§ **SELECTED TEXT**
START

Proxy testing with IP Namespaces and GitLab CI/CD

CC-BY-NC https://www.flickr.com/photos/thomashawk/106559730

At work, I have a CLI tool I’ve been working on. It talks to the web and is used by customers all over the planet, some of them on networks with tighter restrictions than my own. Often those customers have an HTTP proxy of some sort and that means the CLI application needs to negotiate with it differently than it would directly with a web server.

So I need to test it somehow with a proxy environment. Installing a proxy service like Squid doesn’t sound like too big a deal but it needs to run in several configurations, at a very minimum these three:

  • no-proxy
  • authenticating HTTP proxy
  • non-authenticating HTTP proxy

I’m going to ignore HTTPS proxy for now as it’s not actually a common configuration for customers but I reckon it’s possible to do with mkcert or LetsEncrypt without too much work.

There are two other useful pieces of information to cover, firstly I use GitLab-CI to run the CI/CD test stages for the three proxy configurations in parallel. Secondly, and this is important, I must make sure that, once the test Squid proxy service is running, the web requests in the test only pass through the proxy and do not leak out of the GitLab runner. I can do this by using a really neat Linux feature called IP namespaces.

IP namespaces allow me to set up different network environments on the same machine, similar to IP subnets or AWS security groups. Then I can launch specific processes in those namespaces and network access from those processes will be limited by the configuration of the network namespace. That is to say, the Squid proxy can have full access but the test process can only talk to the proxy. Cool, right?

The GitLab CI/CD YAML looks like this (edited to protect the innocent)

END

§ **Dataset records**
START

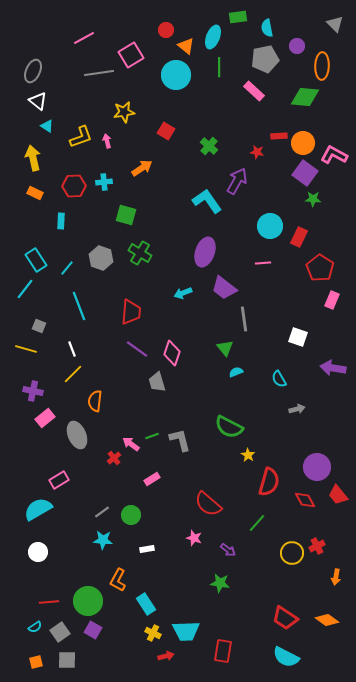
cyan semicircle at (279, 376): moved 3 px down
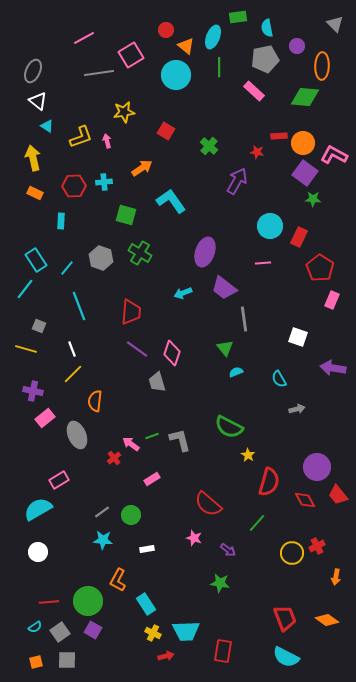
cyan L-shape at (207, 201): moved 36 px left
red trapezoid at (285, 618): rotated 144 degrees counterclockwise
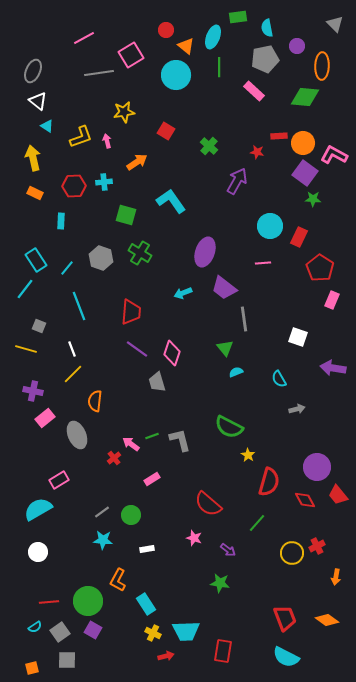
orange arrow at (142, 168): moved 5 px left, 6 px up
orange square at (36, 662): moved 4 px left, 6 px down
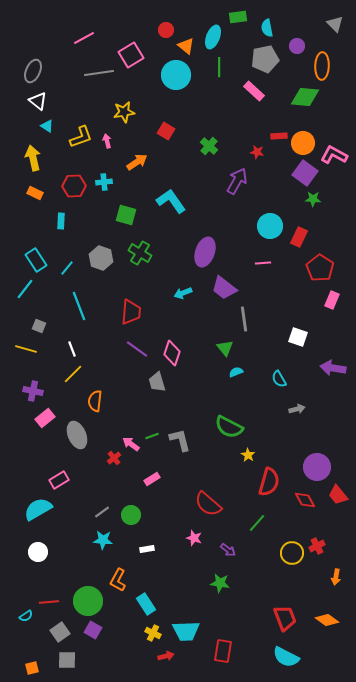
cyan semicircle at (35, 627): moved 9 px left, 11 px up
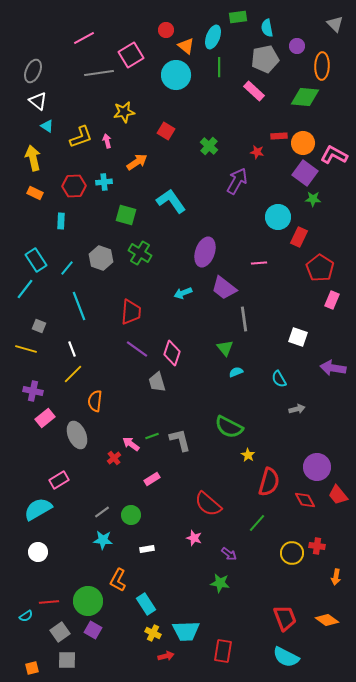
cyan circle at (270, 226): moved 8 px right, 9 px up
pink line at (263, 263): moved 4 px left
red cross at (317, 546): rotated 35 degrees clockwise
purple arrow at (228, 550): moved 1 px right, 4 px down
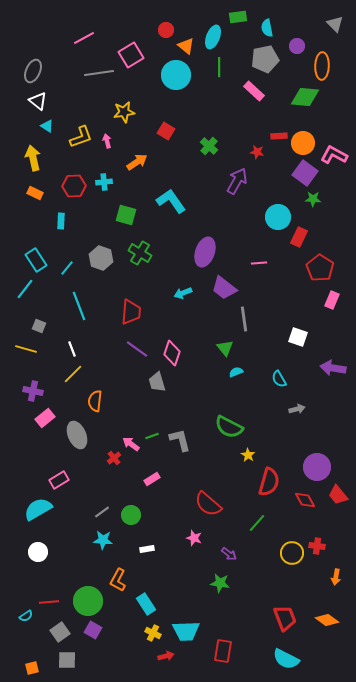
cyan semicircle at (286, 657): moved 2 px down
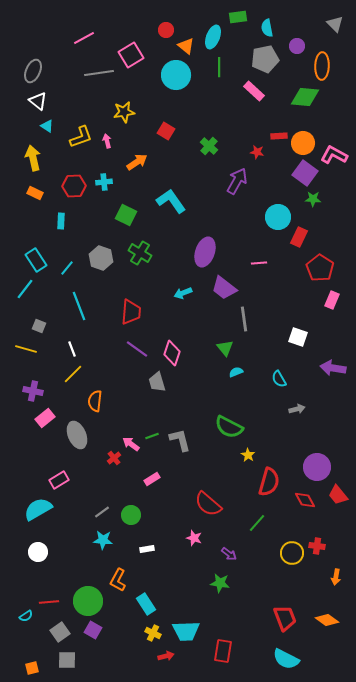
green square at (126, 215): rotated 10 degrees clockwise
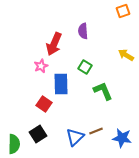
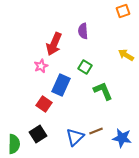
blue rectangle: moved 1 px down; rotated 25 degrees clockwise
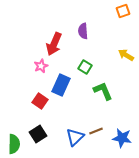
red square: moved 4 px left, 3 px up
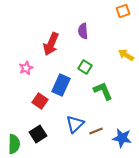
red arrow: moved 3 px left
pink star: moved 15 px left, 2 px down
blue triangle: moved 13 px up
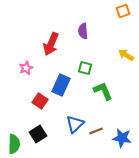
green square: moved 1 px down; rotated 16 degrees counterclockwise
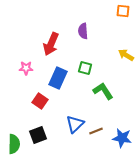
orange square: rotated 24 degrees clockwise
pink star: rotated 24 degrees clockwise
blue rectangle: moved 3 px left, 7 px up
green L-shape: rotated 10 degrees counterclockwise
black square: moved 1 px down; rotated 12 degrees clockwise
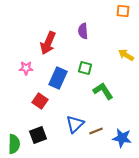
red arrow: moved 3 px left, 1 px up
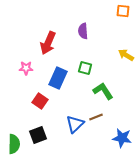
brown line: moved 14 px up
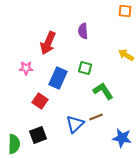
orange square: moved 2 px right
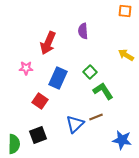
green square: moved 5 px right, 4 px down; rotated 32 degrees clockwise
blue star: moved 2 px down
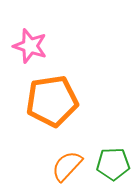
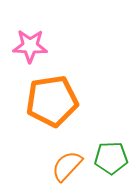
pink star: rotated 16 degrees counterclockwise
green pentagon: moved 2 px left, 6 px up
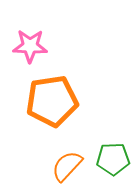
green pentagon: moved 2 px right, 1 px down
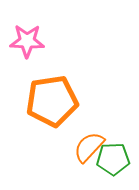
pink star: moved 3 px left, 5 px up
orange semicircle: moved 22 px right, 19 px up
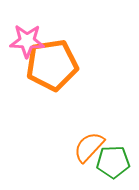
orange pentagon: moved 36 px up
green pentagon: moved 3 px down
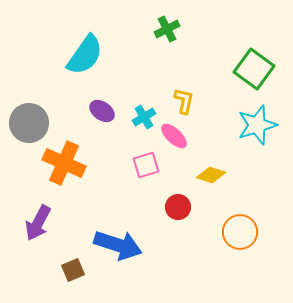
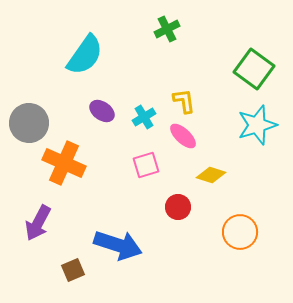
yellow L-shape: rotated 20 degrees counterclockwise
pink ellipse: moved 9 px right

END

§ **WHAT THIS EXERCISE ASKS**
1. Answer these questions about the post on proxy testing:
(a) What are the three configurations the proxy service must run in, at a minimum?
(b) Which tool runs the CI/CD test stages for those configurations in parallel?
(c) Which Linux feature keeps the test's web requests from leaking out of the GitLab runner?
2. Please copy out the section of the entries that opens with the line containing "green square: moved 1" and closes with the line containing "blue star: moved 2 px down", leaving out the picture lines.

§ **THE REPLIES**
1.
(a) No-proxy, authenticating HTTP proxy, and non-authenticating HTTP proxy.
(b) GitLab-CI.
(c) IP namespaces.

2.
green square: moved 1 px down; rotated 16 degrees counterclockwise
orange square: rotated 24 degrees clockwise
pink star: rotated 24 degrees clockwise
blue rectangle: moved 3 px left, 7 px up
green L-shape: rotated 10 degrees counterclockwise
black square: moved 1 px down; rotated 12 degrees clockwise
red arrow: moved 3 px left, 1 px up
brown line: moved 14 px up
orange square: moved 2 px right
green square: moved 5 px right, 4 px down; rotated 32 degrees clockwise
blue star: moved 2 px down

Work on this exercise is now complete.